How to Custom Cache a Response in a Cloudflare Worker

Posted on September 20, 2024

Cloudflare Workers are an excellent way to create scalable and performant endpoints, especially when you want to minimize server load.

But, when these workers interact with external services, such as databases or APIs, you might need to shield your endpoints from being overwhelmed by repeated requests.

One effective strategy is caching responses for a limited period.

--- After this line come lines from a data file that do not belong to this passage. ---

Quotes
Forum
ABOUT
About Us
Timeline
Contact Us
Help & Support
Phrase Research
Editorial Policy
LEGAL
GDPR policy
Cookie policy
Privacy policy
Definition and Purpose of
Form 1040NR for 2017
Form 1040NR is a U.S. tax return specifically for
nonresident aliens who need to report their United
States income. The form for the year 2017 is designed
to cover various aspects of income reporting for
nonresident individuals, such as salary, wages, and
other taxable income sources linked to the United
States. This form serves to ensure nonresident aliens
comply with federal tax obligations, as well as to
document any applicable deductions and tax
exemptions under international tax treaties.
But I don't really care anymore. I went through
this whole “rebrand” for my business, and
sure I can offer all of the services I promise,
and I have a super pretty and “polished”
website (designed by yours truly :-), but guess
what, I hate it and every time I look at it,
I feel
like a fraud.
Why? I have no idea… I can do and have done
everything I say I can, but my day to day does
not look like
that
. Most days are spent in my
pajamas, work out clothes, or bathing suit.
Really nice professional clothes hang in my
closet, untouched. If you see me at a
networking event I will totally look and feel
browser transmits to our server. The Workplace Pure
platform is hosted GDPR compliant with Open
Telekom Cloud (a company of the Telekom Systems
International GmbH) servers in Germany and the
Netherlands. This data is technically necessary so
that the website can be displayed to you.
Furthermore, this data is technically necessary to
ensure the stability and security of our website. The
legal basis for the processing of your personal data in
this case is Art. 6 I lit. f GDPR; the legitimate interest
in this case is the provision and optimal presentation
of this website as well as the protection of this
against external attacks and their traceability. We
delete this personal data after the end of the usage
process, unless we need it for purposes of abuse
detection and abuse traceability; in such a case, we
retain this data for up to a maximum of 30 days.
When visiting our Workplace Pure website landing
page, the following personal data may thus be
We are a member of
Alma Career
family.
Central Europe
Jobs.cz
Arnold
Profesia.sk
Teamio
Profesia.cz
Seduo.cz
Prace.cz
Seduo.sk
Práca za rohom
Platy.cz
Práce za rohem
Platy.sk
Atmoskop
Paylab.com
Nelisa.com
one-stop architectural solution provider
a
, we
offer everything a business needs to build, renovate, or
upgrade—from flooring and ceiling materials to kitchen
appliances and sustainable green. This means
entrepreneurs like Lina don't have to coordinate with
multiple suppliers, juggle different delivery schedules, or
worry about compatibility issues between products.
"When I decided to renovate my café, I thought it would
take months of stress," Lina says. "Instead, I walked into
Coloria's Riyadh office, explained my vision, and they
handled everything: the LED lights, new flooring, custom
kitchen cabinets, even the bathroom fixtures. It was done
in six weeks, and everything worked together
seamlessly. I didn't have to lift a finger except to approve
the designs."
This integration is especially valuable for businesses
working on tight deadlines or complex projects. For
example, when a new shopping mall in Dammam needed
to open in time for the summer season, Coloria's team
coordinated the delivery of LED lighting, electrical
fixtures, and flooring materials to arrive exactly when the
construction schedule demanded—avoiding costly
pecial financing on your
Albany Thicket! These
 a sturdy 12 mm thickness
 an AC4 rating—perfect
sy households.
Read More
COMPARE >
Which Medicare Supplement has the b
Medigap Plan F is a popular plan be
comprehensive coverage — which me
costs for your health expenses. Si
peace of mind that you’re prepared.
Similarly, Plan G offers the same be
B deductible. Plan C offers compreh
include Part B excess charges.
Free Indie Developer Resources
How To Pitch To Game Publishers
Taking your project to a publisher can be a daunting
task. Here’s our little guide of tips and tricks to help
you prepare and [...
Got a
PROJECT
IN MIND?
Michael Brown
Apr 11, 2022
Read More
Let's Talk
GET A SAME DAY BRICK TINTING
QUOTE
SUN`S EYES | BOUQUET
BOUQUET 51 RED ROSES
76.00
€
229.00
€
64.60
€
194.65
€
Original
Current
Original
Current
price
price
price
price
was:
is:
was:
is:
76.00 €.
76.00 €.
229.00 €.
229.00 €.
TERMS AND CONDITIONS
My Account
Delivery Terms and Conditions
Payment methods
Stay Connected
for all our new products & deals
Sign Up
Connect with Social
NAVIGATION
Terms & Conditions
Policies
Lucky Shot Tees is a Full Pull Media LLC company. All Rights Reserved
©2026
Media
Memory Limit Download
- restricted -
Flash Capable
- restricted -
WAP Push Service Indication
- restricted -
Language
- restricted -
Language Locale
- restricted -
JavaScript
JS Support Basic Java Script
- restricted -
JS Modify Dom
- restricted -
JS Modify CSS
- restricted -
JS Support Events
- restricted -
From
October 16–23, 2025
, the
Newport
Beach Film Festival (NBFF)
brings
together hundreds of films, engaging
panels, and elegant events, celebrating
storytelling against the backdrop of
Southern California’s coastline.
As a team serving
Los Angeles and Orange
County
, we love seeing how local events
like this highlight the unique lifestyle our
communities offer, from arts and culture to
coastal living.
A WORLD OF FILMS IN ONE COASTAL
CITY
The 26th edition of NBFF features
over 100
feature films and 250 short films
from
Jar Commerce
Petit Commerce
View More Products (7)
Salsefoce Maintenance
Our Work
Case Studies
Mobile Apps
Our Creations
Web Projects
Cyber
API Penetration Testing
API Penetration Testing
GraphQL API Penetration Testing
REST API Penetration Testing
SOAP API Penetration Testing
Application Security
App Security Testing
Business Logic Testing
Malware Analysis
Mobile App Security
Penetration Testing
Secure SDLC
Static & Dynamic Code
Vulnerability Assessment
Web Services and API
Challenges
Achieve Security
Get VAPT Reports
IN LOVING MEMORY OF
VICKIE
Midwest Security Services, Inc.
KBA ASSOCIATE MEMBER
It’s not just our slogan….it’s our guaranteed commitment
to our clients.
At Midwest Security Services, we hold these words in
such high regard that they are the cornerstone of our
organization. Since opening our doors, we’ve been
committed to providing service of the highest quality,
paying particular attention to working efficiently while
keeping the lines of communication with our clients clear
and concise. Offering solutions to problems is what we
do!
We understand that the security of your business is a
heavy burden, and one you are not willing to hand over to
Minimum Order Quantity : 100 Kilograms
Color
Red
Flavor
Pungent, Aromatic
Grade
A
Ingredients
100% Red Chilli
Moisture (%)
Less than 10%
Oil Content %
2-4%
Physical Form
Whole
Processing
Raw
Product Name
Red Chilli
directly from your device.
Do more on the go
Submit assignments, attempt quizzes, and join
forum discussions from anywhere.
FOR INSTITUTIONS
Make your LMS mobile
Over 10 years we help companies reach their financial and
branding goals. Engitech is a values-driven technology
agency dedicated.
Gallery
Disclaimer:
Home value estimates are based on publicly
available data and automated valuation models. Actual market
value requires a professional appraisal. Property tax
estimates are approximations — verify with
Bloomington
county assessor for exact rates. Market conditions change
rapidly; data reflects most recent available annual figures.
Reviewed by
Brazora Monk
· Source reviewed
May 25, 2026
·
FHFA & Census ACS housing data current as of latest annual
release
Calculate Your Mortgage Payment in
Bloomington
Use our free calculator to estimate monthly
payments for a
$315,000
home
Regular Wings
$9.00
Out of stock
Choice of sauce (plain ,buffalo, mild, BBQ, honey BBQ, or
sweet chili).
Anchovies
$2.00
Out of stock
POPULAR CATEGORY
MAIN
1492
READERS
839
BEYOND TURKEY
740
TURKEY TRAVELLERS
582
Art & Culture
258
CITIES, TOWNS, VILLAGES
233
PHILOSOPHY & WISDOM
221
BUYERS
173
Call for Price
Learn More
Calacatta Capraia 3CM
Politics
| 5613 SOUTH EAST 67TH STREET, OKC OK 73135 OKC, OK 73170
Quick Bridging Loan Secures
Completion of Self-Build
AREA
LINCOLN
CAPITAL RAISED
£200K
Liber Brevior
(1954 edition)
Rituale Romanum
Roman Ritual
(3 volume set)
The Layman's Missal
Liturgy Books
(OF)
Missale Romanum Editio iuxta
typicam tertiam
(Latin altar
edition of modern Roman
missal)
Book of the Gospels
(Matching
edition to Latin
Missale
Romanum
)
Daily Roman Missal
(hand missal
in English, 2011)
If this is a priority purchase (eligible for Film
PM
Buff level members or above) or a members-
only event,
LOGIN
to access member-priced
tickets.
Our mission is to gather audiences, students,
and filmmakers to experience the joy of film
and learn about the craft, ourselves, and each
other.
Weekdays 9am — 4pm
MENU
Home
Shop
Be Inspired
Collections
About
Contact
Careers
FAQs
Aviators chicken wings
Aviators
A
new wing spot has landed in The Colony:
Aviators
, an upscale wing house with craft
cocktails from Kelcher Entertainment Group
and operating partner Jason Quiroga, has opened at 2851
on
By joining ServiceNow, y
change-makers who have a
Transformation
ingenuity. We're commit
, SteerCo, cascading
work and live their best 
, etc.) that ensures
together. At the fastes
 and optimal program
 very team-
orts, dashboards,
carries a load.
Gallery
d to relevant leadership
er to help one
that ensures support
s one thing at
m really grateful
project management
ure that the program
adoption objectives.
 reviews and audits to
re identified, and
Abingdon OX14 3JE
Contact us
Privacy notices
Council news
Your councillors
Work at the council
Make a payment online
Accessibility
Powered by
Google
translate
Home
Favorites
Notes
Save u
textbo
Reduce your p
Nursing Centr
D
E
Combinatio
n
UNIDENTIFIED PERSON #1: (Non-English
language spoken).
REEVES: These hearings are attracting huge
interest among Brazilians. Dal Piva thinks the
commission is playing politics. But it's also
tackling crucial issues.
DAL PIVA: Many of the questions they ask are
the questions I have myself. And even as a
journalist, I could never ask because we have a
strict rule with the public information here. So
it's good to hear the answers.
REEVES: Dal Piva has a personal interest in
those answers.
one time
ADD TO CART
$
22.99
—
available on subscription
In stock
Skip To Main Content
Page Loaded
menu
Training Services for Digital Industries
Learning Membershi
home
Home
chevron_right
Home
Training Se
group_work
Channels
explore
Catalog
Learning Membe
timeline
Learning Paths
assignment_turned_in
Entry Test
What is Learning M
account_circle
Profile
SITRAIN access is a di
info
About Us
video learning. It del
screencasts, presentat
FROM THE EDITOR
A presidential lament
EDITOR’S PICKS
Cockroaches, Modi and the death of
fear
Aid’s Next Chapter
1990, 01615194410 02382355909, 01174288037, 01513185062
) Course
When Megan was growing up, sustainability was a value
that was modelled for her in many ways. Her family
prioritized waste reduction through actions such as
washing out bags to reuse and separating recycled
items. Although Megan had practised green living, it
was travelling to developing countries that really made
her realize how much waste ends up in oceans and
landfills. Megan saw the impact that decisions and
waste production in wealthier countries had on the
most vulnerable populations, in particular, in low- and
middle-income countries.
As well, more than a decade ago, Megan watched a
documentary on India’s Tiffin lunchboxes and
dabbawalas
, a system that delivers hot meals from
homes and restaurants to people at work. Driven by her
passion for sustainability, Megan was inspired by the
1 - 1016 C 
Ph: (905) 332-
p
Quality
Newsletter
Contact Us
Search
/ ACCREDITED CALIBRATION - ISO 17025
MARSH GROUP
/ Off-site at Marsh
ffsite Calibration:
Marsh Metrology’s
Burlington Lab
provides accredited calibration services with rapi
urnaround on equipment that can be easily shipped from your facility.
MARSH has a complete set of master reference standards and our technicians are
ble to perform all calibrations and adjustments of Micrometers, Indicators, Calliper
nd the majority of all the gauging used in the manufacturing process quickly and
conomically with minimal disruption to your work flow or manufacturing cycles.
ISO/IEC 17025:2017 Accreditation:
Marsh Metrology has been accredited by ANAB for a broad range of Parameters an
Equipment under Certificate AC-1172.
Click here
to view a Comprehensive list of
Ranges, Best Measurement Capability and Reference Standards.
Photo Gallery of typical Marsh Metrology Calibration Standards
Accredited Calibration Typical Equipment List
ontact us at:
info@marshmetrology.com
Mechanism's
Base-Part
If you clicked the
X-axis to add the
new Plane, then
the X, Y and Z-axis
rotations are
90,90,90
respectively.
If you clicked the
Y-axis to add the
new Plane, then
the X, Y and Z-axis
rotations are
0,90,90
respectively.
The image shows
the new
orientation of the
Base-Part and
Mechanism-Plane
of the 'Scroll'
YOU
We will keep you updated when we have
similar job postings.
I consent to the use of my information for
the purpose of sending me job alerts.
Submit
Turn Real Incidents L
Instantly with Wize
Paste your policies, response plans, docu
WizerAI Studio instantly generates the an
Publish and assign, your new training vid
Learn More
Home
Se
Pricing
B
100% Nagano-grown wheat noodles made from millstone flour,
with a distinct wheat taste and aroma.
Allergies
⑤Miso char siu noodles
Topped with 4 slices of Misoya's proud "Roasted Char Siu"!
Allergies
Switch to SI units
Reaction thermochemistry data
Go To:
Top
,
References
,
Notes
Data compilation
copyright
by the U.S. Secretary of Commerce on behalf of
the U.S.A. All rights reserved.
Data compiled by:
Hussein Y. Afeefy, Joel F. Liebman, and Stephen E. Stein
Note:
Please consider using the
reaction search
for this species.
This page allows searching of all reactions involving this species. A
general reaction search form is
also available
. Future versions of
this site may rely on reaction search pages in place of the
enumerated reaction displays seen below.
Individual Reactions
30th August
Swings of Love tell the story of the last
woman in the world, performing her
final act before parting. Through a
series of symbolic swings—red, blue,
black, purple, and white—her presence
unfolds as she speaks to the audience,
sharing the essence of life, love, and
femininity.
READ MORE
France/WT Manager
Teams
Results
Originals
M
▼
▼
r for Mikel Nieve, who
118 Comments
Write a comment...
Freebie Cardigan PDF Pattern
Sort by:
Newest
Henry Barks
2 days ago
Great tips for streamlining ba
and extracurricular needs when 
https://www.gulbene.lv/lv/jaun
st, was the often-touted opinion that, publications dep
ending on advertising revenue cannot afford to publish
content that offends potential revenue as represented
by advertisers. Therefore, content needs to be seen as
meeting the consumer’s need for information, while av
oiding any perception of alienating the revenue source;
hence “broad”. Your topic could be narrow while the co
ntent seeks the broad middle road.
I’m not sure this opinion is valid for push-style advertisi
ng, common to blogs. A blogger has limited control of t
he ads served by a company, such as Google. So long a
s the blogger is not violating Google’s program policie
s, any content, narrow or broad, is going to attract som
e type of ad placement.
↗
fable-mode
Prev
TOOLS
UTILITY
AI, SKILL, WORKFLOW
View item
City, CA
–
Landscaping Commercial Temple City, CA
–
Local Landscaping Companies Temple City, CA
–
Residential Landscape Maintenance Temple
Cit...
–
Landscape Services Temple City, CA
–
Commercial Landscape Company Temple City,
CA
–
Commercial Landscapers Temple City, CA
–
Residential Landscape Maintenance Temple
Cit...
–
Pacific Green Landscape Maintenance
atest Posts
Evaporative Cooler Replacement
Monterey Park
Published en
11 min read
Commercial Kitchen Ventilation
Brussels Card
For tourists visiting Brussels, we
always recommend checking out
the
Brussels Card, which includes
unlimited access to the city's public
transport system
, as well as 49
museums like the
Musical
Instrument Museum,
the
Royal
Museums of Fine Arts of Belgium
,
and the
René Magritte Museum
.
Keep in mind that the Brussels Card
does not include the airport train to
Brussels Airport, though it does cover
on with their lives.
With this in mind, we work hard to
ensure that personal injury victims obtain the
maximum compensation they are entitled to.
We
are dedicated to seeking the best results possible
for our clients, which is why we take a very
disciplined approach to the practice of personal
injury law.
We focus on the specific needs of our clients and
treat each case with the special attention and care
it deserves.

This allows your worker to serve the same response for repeated requests within a short time frame, without having to reprocess the same data.

The Approach

Cloudflare Workers support caching natively, making it super straightforward. The idea is simple: check if the response is already in the cache. If it is, return it immediately and skip any further processing. If not, you fetch or compute the response, store it in the cache, and serve it.

Here’s a basic setup:

const cache = caches.default
const key = new Request(new URL(request.url).toString(), request)
const res = await cache.match(key)

If the response exists in the cache, return it right away:

if (res) {
  return res
}

If not, do the necessary work (like querying a database or calling an API), then cache the response:

const response = new Response(JSON.stringify(payload), {headers:{...headers, 'Cache-Control': 'public, max-age=' + time}})
ctx.waitUntil(cache.put(key, response.clone(), {cacheTtl: time}))

return response

The time parameter in max-age defines how long the response should be cached, for example, 300 seconds (5 minutes).

Here to sum up:

  • Check Cache: The worker looks for the response in the cache using cache.match(key). If it's found, the process stops here.
  • Return Cached Response: If the cache has the data, return it immediately, saving time and resources.
  • Cache a New Response: If no cached data exists, compute the response and store it using cache.put(key, response.clone()).
  • TTL (Time-to-Live): Define how long the response stays cached with cacheTtl. For example, caching for 300 seconds can handle bursts of traffic without overwhelming your external services.

Why Use This?

Caching in Cloudflare Workers is a great way to enhance performance and reduce load on your backend services. By caching responses, especially for repeated requests, you cut down on processing time and external requests, ultimately making your system more resilient to high traffic.

And the best part? It's so easy to implement.